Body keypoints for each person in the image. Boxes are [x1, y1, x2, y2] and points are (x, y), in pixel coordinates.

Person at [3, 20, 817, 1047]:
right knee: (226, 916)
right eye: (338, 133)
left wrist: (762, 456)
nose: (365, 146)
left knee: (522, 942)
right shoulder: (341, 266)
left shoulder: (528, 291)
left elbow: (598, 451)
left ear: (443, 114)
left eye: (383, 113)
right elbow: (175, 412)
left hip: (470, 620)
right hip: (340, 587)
:::
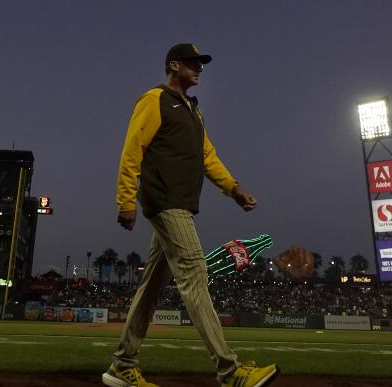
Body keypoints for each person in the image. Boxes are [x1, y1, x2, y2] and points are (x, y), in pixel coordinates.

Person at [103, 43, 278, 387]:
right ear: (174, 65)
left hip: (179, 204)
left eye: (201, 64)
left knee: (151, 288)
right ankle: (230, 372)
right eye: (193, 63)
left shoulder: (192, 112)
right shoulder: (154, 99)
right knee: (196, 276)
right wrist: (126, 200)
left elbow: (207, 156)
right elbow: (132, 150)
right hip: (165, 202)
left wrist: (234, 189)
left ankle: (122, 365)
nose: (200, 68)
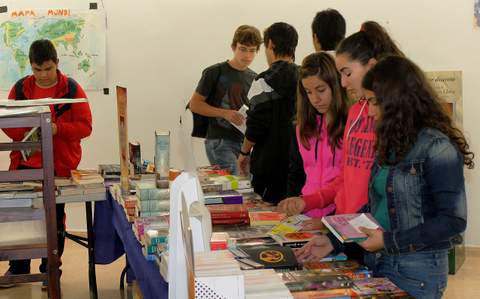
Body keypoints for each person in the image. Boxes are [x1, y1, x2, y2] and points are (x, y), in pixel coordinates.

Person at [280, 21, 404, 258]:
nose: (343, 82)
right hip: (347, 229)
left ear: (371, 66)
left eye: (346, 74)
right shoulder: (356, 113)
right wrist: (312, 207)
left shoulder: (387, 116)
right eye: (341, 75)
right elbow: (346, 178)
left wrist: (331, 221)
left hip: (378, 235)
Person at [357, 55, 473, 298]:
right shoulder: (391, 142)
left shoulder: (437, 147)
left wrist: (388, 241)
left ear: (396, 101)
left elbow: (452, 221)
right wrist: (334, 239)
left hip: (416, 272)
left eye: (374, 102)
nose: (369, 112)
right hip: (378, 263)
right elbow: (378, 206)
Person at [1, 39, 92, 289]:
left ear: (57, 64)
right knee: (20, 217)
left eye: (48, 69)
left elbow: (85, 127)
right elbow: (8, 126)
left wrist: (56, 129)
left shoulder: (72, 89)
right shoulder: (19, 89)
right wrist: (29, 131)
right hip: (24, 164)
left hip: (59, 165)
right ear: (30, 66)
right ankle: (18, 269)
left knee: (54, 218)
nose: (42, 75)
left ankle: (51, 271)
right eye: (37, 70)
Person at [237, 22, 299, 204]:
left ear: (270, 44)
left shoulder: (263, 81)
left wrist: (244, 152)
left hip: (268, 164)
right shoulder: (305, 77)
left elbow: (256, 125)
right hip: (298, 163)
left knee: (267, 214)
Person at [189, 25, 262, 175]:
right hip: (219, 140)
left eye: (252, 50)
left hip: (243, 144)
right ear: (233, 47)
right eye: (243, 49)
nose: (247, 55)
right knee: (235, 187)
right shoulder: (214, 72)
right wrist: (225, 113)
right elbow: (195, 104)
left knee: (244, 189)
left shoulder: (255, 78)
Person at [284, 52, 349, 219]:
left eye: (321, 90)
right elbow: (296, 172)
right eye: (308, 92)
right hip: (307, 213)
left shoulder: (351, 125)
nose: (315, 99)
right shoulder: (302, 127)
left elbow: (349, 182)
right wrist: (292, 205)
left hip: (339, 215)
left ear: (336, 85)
:::
§ Task:
Output should match, line for line, the stretch of the material above from the line holding "left wrist: (388, 241)" through the line holding "right hip: (24, 164)".

§ Your response:
left wrist: (388, 241)
left ear: (396, 101)
left elbow: (452, 221)
right wrist: (334, 239)
left hip: (416, 272)
left eye: (374, 102)
nose: (369, 112)
right hip: (378, 263)
right elbow: (378, 206)
Person at [1, 39, 92, 289]:
left ear: (57, 64)
right knee: (20, 217)
left eye: (48, 69)
left elbow: (85, 127)
right elbow: (8, 126)
left wrist: (56, 129)
left shoulder: (72, 89)
right shoulder: (19, 89)
right wrist: (29, 131)
right hip: (24, 164)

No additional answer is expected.